UI Whatsynaptor

Security checks across static analysis, malware telemetry, and agentic risk

Overview

This appears to be a real UI branding plugin, but it deserves review because its installer may loosen Control UI file permissions with sudo and its injected script changes UI settings beyond simple branding.

Use this only if you are comfortable with a global Control UI branding patch. Before installing, inspect the shell script, avoid approving chmod a+rw, back up dist/control-ui/index.html, test in a non-production profile, and verify that disabling the plugin removes its injected assets.

Static analysis

No static analysis findings were reported for this release.

VirusTotal

VirusTotal engine telemetry is currently stale for this artifact.

View on VirusTotal

Risk analysis

Artifact-based informational review of SKILL.md, metadata, install specs, static scan signals, and capability signals.
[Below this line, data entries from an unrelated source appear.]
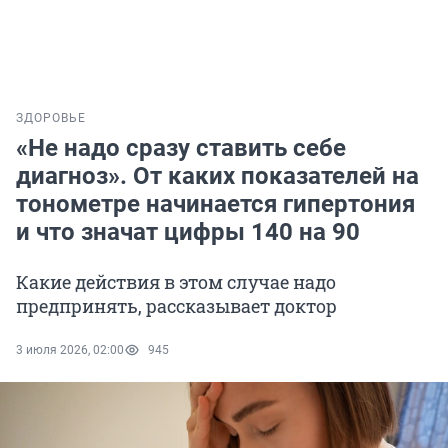
ЗДОРОВЬЕ
«Не надо сразу ставить себе
диагноз». От каких показателей на
тонометре начинается гипертония
и что значат цифры 140 на 90
Какие действия в этом случае надо
предпринять, рассказывает доктор
3 июля 2026, 02:00
945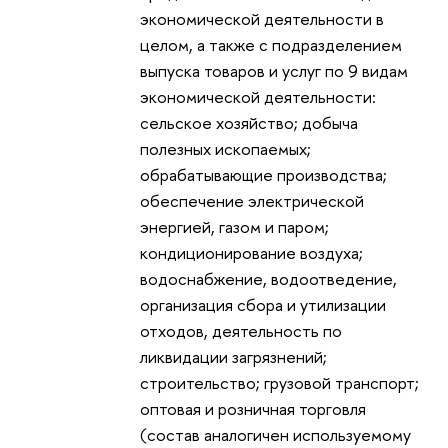
экономической деятельности в
целом, а также с подразделением
выпуска товаров и услуг по 9 видам
экономической деятельности:
сельское хозяйство; добыча
полезных ископаемых;
обрабатывающие производства;
обеспечение электрической
энергией, газом и паром;
кондиционирование воздуха;
водоснабжение, водоотведение,
организация сбора и утилизации
отходов, деятельность по
ликвидации загрязнений;
строительство; грузовой транспорт;
оптовая и розничная торговля
(состав аналогичен используемому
ClawScan does not execute the skill or run runtime probes.

#
ASI03: Identity and Privilege Abuse
Medium
What this means

If approved, other local users or processes could potentially modify the Control UI HTML and inject their own frontend code.

Why it was flagged

Using sudo to make the UI file writable by all users is broader than needed and changes the local permission boundary for a global Control UI file.

Skill content
If the installed Control UI `index.html` is read-only, the installer prompts before running `sudo chmod a+rw ...`.
Recommendation

Do not use chmod a+rw on the Control UI file; prefer least-privilege ownership or user-only write permission, confirm the exact path, and restore safe permissions after installation.

#
ASI05: Unexpected Code Execution
Low
What this means

The installer can change local OpenClaw UI files and may request elevated permissions.

Why it was flagged

The skill asks the user to execute a bundled shell installer. This is purpose-aligned for a UI patcher, but it is still local code execution outside a declarative install spec.

Skill content
./scripts/install-ui-whatsynaptor.sh
Recommendation

Read the installer before running it, run it as the least-privileged user possible, and avoid approving sudo changes unless you understand the exact file being changed.

#
ASI02: Tool Misuse and Exploitation
Low
What this means

A faulty or unwanted branding change could affect the Control UI for users until the plugin is disabled and cleanup succeeds.

Why it was flagged

The plugin automatically applies the branding injection when its service starts. This matches the stated purpose, but it means enabling the plugin mutates the Control UI without a separate per-run confirmation.

Skill content
start: async (ctx) => { await applyBrandingInjection({ ... }); }
Recommendation

Back up the Control UI index.html, test in a non-production OpenClaw profile first, and verify disabling the plugin removes its injected block.

#
ASI09: Human-Agent Trust Exploitation
Low
What this means

Your Control UI theme preference may be overwritten and kept in the plugin's preferred dark theme while the overlay is active.

Why it was flagged

The injected frontend script rewrites OpenClaw Control UI theme settings in localStorage, which is not clearly called out in the branding-change list.

Skill content
parsed.themeMode = "dark"; ... parsed.theme = "claw"; ... window.localStorage.setItem(key, JSON.stringify(parsed));
Recommendation

Install only if forced theme branding is acceptable; the publisher should disclose this behavior and ideally make it configurable.

#
ASI04: Agentic Supply Chain Vulnerabilities
Info
What this means

Opening the Control UI may contact Google Fonts, which can affect privacy, offline use, or environments that block external resources.

Why it was flagged

The Control UI will load fonts from an external Google Fonts URL. This is common for branding, but it adds a runtime third-party dependency.

Skill content
@import "https://fonts.googleapis.com/css2?family=Manrope...
Recommendation

Self-host fonts or remove the import if you need a fully local/private Control UI.